By Andrei Skvarsky.
Monthly polls by intelligence company MNI Indicators, part of the Deutsche Boerse group, suggest that in September Russian consumers had the greatest pessimism about the current economic situation in their country since the firm launched its surveys in March 2013.
This gloominess, which MNI Indicators mainly attributes to cheap oil, contrasted with the general sentiment among Russian companies – the latter, according to an MNI Indicators survey, were slightly more upbeat about the overall business environment in Russia in September than they had been in August.
Consumers were also pessimistic about the general business conditions in a year’s time, the London-based intelligence firm said in a report on September’s poll.
They had the gloomiest outlook for the job market since March 2913. A “record proportion” were anxious about their future finances, it said.
A “record” 79.3% of respondents thought prices were too high, and almost a third of those questioned expected them to increase by more than 25% over the next year. Willingness to make big-ticket purchases “hit a record low”. Fewer consumers than before would have been willing to buy a car because of the high cost of maintenance and a general decline in purchasing power.
MNI Indicators questions at least 1,000 people in cities across Russia in its consumer sentiment polls, which are conducted through telephone interviews with each interviewee selected randomly by computer.

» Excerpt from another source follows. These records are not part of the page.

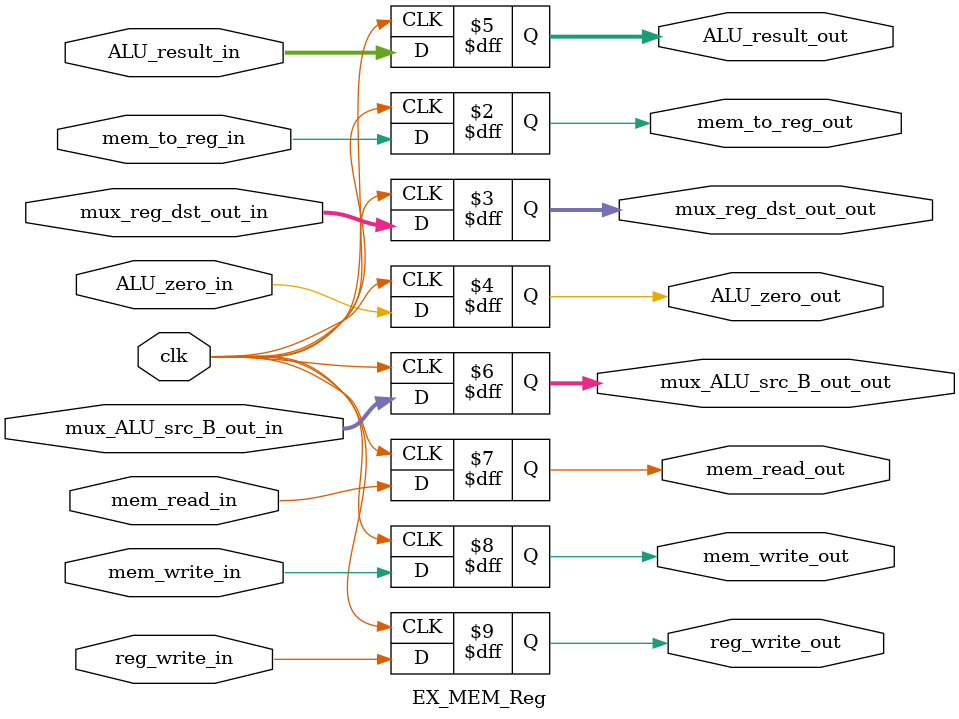
<source format=v>
module EX_MEM_Reg(clk ,  mem_write_in , mem_read_in , reg_write_in ,
                    mem_to_reg_in ,  mux_reg_dst_out_in , ALU_zero_in ,
                    ALU_result_in , mux_ALU_src_B_out_in , mem_write_out ,
                    mem_read_out , reg_write_out , mem_to_reg_out ,
                    mux_reg_dst_out_out , ALU_zero_out , ALU_result_out,
                    mux_ALU_src_B_out_out);
                    
    input clk;
    input mem_to_reg_in;
    output reg mem_to_reg_out;

    input [4:0] mux_reg_dst_out_in;
    output reg [4:0] mux_reg_dst_out_out;

    input ALU_zero_in;
    input [31:0] ALU_result_in;
    output reg ALU_zero_out;
    output reg [31:0] ALU_result_out;

    input [31:0] mux_ALU_src_B_out_in;
    output reg [31:0] mux_ALU_src_B_out_out;
    
    input mem_read_in, mem_write_in;
    output reg mem_read_out, mem_write_out;

    input reg_write_in;
    output reg reg_write_out;

    always @(posedge clk) begin

        mem_write_out <= mem_write_in;
        mem_read_out <= mem_read_in;
        reg_write_out <= reg_write_in;  
        mem_to_reg_out <= mem_to_reg_in;
        mux_reg_dst_out_out <= mux_reg_dst_out_in;
        ALU_zero_out <= ALU_zero_in;
        ALU_result_out <= ALU_result_in;
        mux_ALU_src_B_out_out <= mux_ALU_src_B_out_in;
    
    end
endmodule

</source>
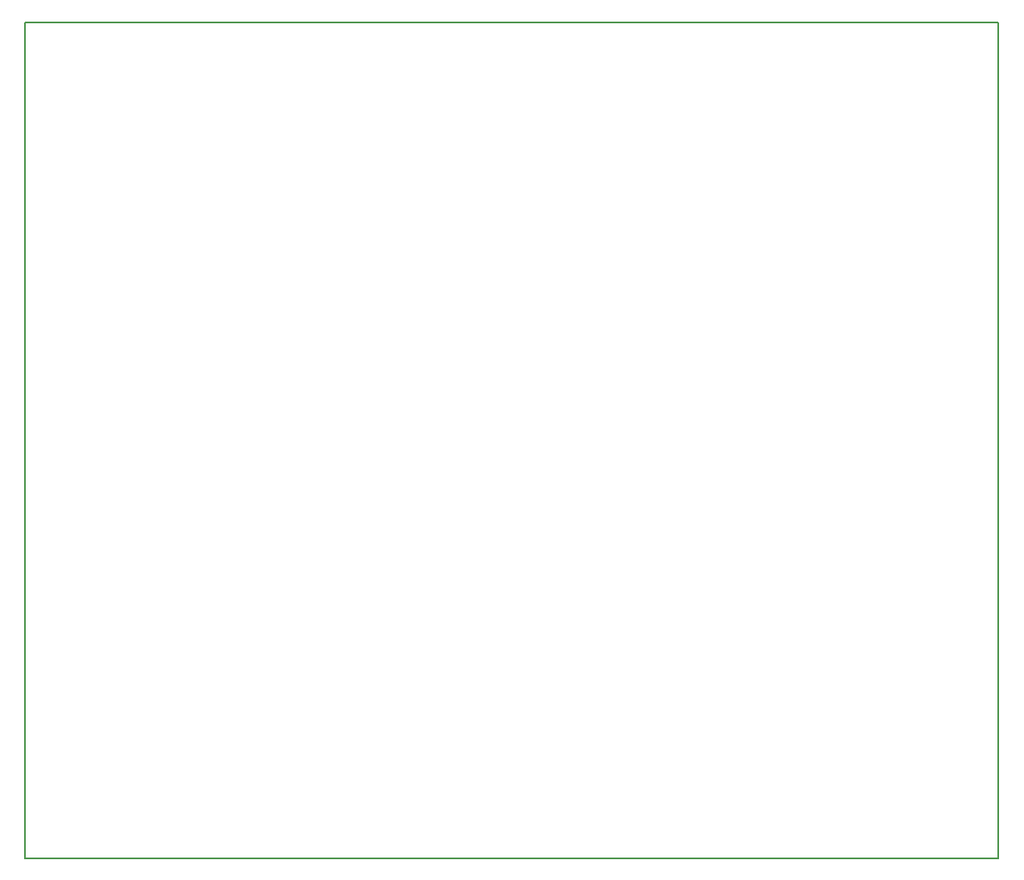
<source format=gbr>
%TF.GenerationSoftware,KiCad,Pcbnew,(6.0.1)*%
%TF.CreationDate,2022-02-12T14:44:04-06:00*%
%TF.ProjectId,sawsetter_main,73617773-6574-4746-9572-5f6d61696e2e,rev?*%
%TF.SameCoordinates,Original*%
%TF.FileFunction,Profile,NP*%
%FSLAX46Y46*%
G04 Gerber Fmt 4.6, Leading zero omitted, Abs format (unit mm)*
G04 Created by KiCad (PCBNEW (6.0.1)) date 2022-02-12 14:44:04*
%MOMM*%
%LPD*%
G01*
G04 APERTURE LIST*
%TA.AperFunction,Profile*%
%ADD10C,0.200000*%
%TD*%
G04 APERTURE END LIST*
D10*
X20320000Y-41910000D02*
X20320000Y-127000000D01*
X20320000Y-127000000D02*
X119380000Y-127000000D01*
X119380000Y-41910000D02*
X20320000Y-41910000D01*
X119380000Y-127000000D02*
X119380000Y-41910000D01*
M02*

</source>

“There’s nothing positive to take from the September survey,” said MNI Indicators chief economist Philip Uglow. “Consumer sentiment is back close to a record low with respondents concerned about the outlook for finances, the economy and job prospects.”
“It’s interesting to compare the increasingly pessimistic views of consumers with the recent improvement in our sister business sentiment survey. The conclusion appears to be that consumers are shouldering the majority of the slowdown in Russia,” Uglow said.